The sense that personal protection is needed is likely stronger in high-crime areas, but the sentiment certainly is not unique to these areas. Suburban and rural advocates for broadening concealed carry frequently invoke the need for personal protection from violent crime as justification for new laws expanding the right to carry in nearly every situation.
Laws Passed over Police Opposition
Although many individual police officers support nearly untrammeled gun ownership for law-abiding citizens, many others do not. In Alabama’s legislative battle over permitless carry, for instance, “the bills have been roundly criticized by police and gun control advocates, who argue that removing permits poses a safety risk to citizens and officers.” The head of Alabama’s Sheriff’s Association wants to change the Second Amendment to ban concealed carry altogether. And elsewhere, “some of the loudest opponents of permitless carry laws are the police. They spoke out in Indiana, Texas, and Kentucky but that didn’t stop lawmakers from passing ‘constitutional carry‘ laws.” In Georgia, many law enforcement officers voiced their opposition to concealed carry, much to the delight of the state’s Democratic Party. In Ohio, constitutional carry has been opposed by the Fraternal Order of Police—the public labor union that provides free lawyers to abusive and incompetent police officers. Even in Republican-controlled legislatures—where professed support for police runs high—police efforts to quash expanded concealed carry have failed repeatedly.

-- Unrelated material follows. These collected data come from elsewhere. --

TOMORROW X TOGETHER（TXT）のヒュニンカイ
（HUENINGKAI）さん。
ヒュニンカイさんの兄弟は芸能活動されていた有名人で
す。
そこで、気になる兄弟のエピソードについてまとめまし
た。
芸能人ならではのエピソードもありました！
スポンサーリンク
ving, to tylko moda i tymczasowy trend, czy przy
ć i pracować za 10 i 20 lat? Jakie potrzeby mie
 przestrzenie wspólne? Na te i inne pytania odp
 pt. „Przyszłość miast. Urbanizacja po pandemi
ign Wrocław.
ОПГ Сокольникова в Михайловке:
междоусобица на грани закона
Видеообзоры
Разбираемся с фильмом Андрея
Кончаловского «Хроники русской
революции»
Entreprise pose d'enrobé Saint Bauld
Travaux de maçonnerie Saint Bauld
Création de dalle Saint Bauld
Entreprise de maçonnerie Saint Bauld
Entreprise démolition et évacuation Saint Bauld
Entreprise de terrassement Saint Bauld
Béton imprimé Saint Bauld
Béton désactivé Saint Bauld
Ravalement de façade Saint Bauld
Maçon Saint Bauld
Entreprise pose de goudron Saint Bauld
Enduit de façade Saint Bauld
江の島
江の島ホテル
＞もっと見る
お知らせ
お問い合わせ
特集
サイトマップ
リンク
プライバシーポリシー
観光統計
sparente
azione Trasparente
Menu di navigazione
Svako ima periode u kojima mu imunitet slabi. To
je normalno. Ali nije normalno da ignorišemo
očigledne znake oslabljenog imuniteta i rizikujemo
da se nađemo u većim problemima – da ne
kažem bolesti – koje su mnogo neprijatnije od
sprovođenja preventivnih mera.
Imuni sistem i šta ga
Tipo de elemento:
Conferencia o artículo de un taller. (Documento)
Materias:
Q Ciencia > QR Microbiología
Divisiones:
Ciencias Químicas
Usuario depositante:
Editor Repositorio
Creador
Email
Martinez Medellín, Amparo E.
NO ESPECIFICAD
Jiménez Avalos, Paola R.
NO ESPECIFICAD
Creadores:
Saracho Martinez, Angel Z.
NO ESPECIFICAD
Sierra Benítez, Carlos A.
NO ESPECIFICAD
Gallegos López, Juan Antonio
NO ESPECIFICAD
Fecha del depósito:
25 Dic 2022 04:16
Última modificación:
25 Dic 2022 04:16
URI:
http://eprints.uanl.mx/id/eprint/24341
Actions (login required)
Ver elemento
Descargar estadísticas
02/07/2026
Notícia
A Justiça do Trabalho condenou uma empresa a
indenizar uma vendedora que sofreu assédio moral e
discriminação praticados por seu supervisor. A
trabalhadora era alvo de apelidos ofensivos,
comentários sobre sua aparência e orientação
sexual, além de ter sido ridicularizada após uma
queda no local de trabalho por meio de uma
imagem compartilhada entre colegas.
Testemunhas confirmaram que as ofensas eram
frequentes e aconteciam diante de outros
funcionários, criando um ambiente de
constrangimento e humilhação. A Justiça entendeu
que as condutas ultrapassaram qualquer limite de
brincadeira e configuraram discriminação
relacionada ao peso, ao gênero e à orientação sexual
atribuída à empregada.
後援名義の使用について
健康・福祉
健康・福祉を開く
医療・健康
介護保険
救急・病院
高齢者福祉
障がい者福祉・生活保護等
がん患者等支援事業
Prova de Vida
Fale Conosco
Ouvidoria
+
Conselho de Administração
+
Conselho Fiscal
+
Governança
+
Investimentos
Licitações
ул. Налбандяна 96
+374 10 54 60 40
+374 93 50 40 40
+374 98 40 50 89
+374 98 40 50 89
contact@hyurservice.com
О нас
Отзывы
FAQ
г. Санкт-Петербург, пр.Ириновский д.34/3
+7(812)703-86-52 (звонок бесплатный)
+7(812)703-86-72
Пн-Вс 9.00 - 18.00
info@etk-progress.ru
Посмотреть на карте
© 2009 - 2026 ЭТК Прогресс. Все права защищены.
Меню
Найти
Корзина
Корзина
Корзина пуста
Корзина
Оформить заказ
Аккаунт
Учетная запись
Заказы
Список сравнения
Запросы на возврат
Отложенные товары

The continued spread of constitutional carry is, of course, related to the surge we’ve seen in private gun ownership overall. For example, Americans in 2020 and 2021 went on what CNN calls a “gun buying spree,” and this included a 58 percent spike in gun purchases among black men and women in 2021. Violent and destructive “mostly peaceful” protests exposed the police’s limited ability to do much other than protect government property during periods of unrest. And in the wake of lockdowns, which shut down vital social institutions such as churches and schools, crime surged in the US, and not just in the “usual” places like urban cores. Police legitimacy also suffered a serious blow with local, state, and federal law enforcement agencies’ abject failure at the Uvalde school shooting in May of this year. The officers who chose to do nothing while children were massacred will likely face no serious legal repercussions, and this will further highlight that police officers are under no legal obligation to actually protect the public from violent crime.
It’s no wonder that permitless carry continues to make gains in American states. In the past, many Americans may have simply trusted the regime to provide “law and order.” But that sentiment is apparently becoming more and more rare.